Shalat daim berasal dari dua kata bahasa Arab, yaitu shalat dan daim. Daim artinya terus- menerus, selamanya (daa-iman). Maka, shalat daim memiliki pengertian shalat yang terus- menerus, tidak pernah putus dikerjakan. Shalat daim lahir dari pemahaman ulama, khususnya di tanah Jawa. Ulama mendasari dan mengambil istilah shalat daim ini dari firman Allah SWT, "Yang mereka itu tetap mengerjakan salatnya secara terus-menerus (daa-imun)." (QS al-Ma'arij :23).

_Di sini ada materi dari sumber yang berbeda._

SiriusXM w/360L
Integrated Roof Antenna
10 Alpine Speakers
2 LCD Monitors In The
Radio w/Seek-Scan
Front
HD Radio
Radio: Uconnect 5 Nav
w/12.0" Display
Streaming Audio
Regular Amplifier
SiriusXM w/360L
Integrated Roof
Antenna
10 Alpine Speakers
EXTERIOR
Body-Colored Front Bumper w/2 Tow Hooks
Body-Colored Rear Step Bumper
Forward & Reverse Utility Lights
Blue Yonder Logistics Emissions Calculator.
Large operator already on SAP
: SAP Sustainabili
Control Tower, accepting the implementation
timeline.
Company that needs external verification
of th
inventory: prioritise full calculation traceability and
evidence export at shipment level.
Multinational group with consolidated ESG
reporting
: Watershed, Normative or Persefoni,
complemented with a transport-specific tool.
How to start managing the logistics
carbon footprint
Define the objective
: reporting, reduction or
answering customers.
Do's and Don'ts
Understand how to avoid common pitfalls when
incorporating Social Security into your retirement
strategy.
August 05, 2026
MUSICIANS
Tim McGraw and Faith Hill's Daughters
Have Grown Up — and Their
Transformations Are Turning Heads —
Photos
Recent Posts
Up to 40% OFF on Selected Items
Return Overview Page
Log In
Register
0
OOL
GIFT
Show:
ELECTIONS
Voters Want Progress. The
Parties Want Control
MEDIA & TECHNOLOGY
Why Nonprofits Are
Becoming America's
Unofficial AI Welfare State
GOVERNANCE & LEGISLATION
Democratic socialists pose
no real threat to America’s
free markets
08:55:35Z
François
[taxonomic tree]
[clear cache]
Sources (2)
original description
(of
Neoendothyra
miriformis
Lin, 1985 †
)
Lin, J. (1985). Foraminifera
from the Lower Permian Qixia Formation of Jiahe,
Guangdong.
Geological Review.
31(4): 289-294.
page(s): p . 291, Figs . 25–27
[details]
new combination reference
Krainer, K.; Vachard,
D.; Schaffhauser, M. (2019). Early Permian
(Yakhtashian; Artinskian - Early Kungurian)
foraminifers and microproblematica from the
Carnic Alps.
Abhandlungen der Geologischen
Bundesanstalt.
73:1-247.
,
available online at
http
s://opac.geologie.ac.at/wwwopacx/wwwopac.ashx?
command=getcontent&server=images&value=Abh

Sebenarnya, shalat daim itu tidak lain adalah berzikir kepada Allah SWT secara terus-menerus sampai akhir hayat. Asal mula munculnya shalat daim, dapat dilacak dari sejarah salah seorang wali dari Wali Songo yang turut memopulerkan shalat daim ini, yaitu Sunan Bonang.
Awal dikenalkannya shalat daim ini oleh Sunan Bonang ketika dia mendidik Raden Mas Syahid yang lebih dikenal dengan nama Sunan Kalijaga. Sunan Bonang menyuruh Raden Mas Syahid untuk duduk, diam, dan berusaha untuk mengalahkan hawa nafsunya sendiri. Menurut ajaran dari Sunan Bonang, shalat daim itu hanya duduk, diam, hening, dan pasrah pada kehendak Allah SWT.

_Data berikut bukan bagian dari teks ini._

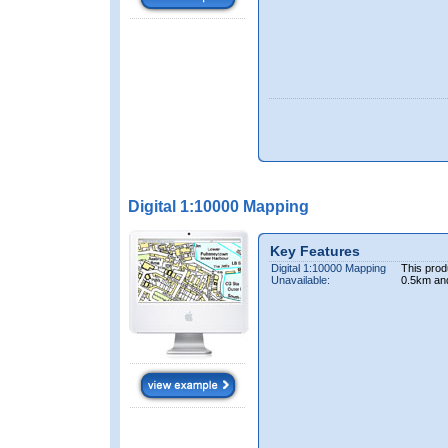
Digital 1:10000 Mapping
Key Features
Digital 1:10000 Mapping
This prod
Unavailable:
0.5km an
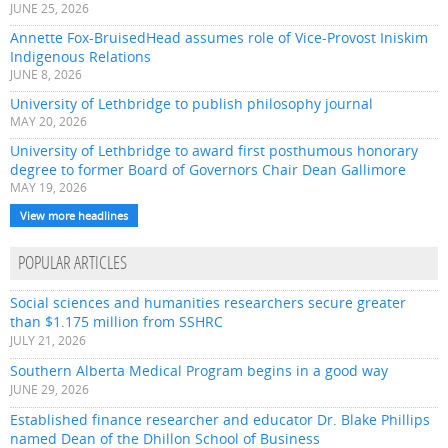
JUNE 25, 2026
Annette Fox-BruisedHead assumes role of Vice-Provost Iniskim
Indigenous Relations
JUNE 8, 2026
University of Lethbridge to publish philosophy journal
MAY 20, 2026
University of Lethbridge to award first posthumous honorary
degree to former Board of Governors Chair Dean Gallimore
MAY 19, 2026
View more headlines
POPULAR ARTICLES
Social sciences and humanities researchers secure greater
than $1.175 million from SSHRC
JULY 21, 2026
Southern Alberta Medical Program begins in a good way
JUNE 29, 2026
Established finance researcher and educator Dr. Blake Phillips
named Dean of the Dhillon School of Business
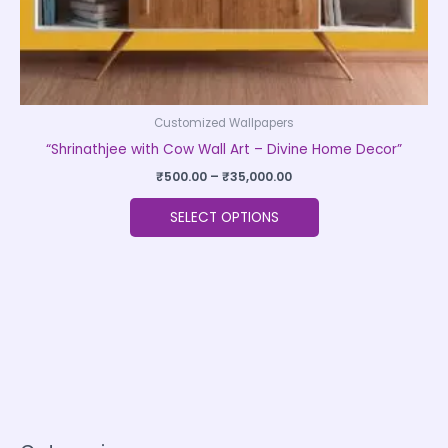
product
page
Customized Wallpapers
“Shrinathjee with Cow Wall Art – Divine Home Decor”
₹
500.00
–
₹
35,000.00
SELECT OPTIONS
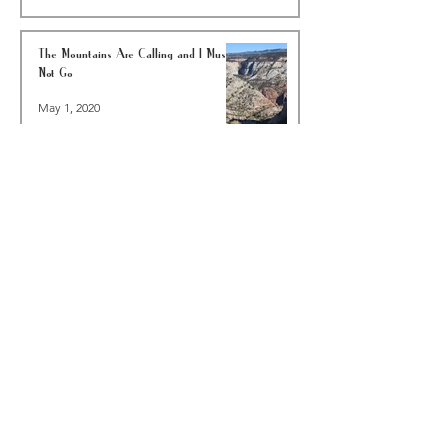
The Mountains Are Calling and I Must
Not Go
May 1, 2020
A Walk In Your Neighborhood Is Worth A
Hike In The Woods—COVID-19 EDITION
Mar 23, 2020
6 Reasons To Go Backpacking In Joshua
Tree National Park This Winter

Lewat kitab Suluk Wujil, Sunan Bonang sudah menjelaskan perihal shalat daim yaitu: "Keutamaan diri ini adalah mengetahui hakikat shalat, sembah dan pujian. Shalat yang sesungguhnya bukanlah mengerjakan salat Isya atau Maghrib (shalat 5 waktu). Itu namanya sembahyang. Apabila disebut shalat, itu hanya hiasan dari shalat daim, hanya tata krama. Shalat sejati tidak hanya mengerjakan sembah raga atau tataran syariat mengerjakan shalat lima waktu. Shalat sejati adalah shalat daim, yaitu bersatunya semua indra dan tubuh kita untuk selalu memuji-Nya dengan kalimat penyaksian bahwa yang suci di dunia ini hanya Tuhan: Hua Allah, dia Allah. Hu saat menarik napas dan Allah saat mengeluarkan napas."

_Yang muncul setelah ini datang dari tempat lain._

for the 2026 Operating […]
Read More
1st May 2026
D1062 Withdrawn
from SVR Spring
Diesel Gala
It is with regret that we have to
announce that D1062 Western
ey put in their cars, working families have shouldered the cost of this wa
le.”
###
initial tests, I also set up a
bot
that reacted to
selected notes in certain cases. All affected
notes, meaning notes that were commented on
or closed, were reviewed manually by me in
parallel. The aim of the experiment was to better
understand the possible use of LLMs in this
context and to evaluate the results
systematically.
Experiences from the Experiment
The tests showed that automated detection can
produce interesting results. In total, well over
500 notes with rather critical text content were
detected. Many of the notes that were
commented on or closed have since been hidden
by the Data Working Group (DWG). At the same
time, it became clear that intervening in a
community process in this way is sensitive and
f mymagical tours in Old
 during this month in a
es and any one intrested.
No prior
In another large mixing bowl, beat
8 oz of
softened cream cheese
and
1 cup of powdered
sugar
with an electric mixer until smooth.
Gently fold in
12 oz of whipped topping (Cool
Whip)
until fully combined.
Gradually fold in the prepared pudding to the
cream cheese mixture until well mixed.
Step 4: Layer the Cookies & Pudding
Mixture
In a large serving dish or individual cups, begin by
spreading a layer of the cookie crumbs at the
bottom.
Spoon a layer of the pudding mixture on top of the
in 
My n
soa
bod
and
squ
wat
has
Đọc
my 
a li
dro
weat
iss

Lebih lanjut Sunan Bonang juga menjelaskan tentang cara melakukan shalat daim lewat kitab Suluk Wujil, yaitu: "Berbakti yang utama tidak mengenal waktu. Semua tingkah lakunya itulah menyembah. Diam, bicara, dan semua gerakan tubuh merupakan kegiatan menyembah. Wudhu, buang air besar, dan kencing pun kegiatan menyembah. Itulah niat sejati. Pujian yang tidak pernah berakhir."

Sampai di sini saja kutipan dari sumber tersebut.